> _Text passage_:
********

What He Was Looking for
In his writing Burroughs tried to find through cut-up words, through fractured sequences and the layering and overload of language, a method of discovering something which could not be consciously directed or said in any other way. . . Forcing language to give up its secret, to divine it in the flashes of connection and rupture which could only be signified by the dash or ellipsis, in the breakages and provisional reconnections of syntax and phrase. The text is eviscerated and moved around in a continual re-writing / re-reading, an endless exhumation, a project attempting to go deeper whilst pushing language through its analogical, combinatory, self-generating possibilities. . . Burroughs’ paintings take images in the plane, equivalent to the pages of text to be cut up, and subject this material to processes which despoil and shatter — it’s painting as creation through violent action. . . What was he looking for? The “place of broken origins,” before trauma, disassociation and the split — before it all came down. Burroughs’ art is often beautiful, with delicate effects of color and texture, but it is an art of ruins, made out of the broken pieces of culture and a strewn life — how careless Burroughs could be, leaving at a moment’s notice, abandoning his papers and effects to the winds of chance, and to the ministrations of Gysin and his archival locker. But how brilliant, how supreme his powers of recombination, the putting together of the fractured pieces.

********

> _Exercises to complete_:
1. Decide whether each statement agrees with the passage on Burroughs. Answer yes or no and quote the words that settle it. (a) Burroughs' paintings treat images in the plane as the equivalent of pages of text to be cut up. (b) Burroughs is described as careful about keeping his papers. (c) His art is called an art of ruins.
2. According to the passage on Burroughs, why did he work with cut-up words, fractured sequences and the layering and overload of language? Answer in one to three sentences.
3. Carry the passage on Burroughs further, beginning after its final sentence.
The entries that follow are separate material and are not part of the passage on Burroughs.

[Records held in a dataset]
********

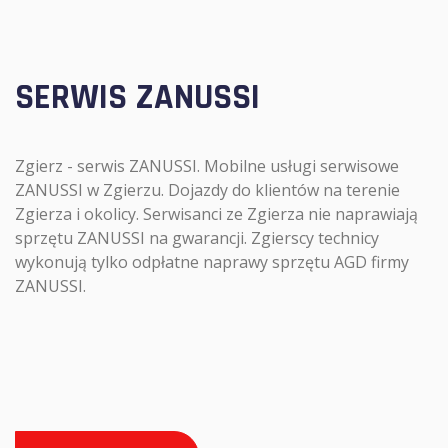
SERWIS ZANUSSI
Zgierz - serwis ZANUSSI. Mobilne usługi serwisowe
ZANUSSI w Zgierzu. Dojazdy do klientów na terenie
Zgierza i okolicy. Serwisanci ze Zgierza nie naprawiają
sprzętu ZANUSSI na gwarancji. Zgierscy technicy
wykonują tylko odpłatne naprawy sprzętu AGD firmy
ZANUSSI.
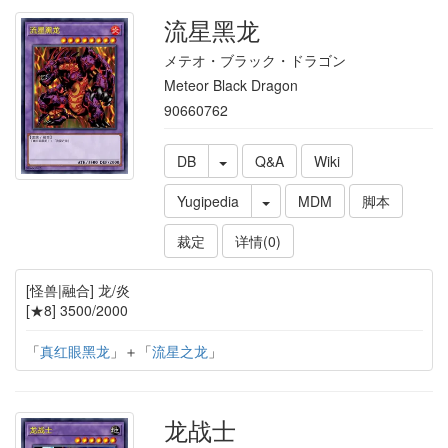
流星黑龙
メテオ・ブラック・ドラゴン
Meteor Black Dragon
90660762
DB
Q&A
Wiki
Yugipedia
MDM
脚本
裁定
详情(0)
[怪兽|融合] 龙/炎
[★8] 3500/2000
「
真红眼黑龙
」＋「
流星之龙
」
龙战士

********

> _Answers to the tasks_:
1.
(a) Yes: "Burroughs’ paintings take images in the plane, equivalent to the pages of text to be cut up"
(b) No: "how careless Burroughs could be, leaving at a moment’s notice, abandoning his papers and effects to the winds of chance"
(c) Yes: "it is an art of ruins, made out of the broken pieces of culture and a strewn life"

2. He used these means to find a method of discovering something that could not be consciously directed. It also could not be said in any other way. Through them he was forcing language to give up its secret.

3.
The Falls of Art
Literature and art become bureaucratic, there’s a list of recognized writers and artists and “You’re just nobody if you’re not on the list.” The Inspector calls, he’s “a shabby gray inconspicuous man. He glances around the vernissage and yawns. . . The artist and the gallery owner stand there waiting. . . He shakes his head with a terrible smile. The List will grow into an institute with a research staff, a library, a museum and film archives. Bulletins will be issued and funds allotted to deserving projects.” Like the end of the section “Painting to Palaver to Polaroids’ in Here to Go, in which Gysin decries the proliferation of images and art tourism, art as entertainment, the chic disposability of “Deceptual Art,” so in “The Fall of Art,” Burroughs pictures art as a great potlatch, an economy of creation through destruction, and this is foregrounded in his own practice, while his literal projections of an apocalyptic art becoming a transcendental way of seeing are continually both validated and undercut by his contempt for art-as-art, for the art world and its economy — art falls into desuetude, is dumped in gray dusty basements, miles of aisles of forgotten, obsolete canvases are stacked to the rafters, the unwanted productions of artists who were not worth their salt.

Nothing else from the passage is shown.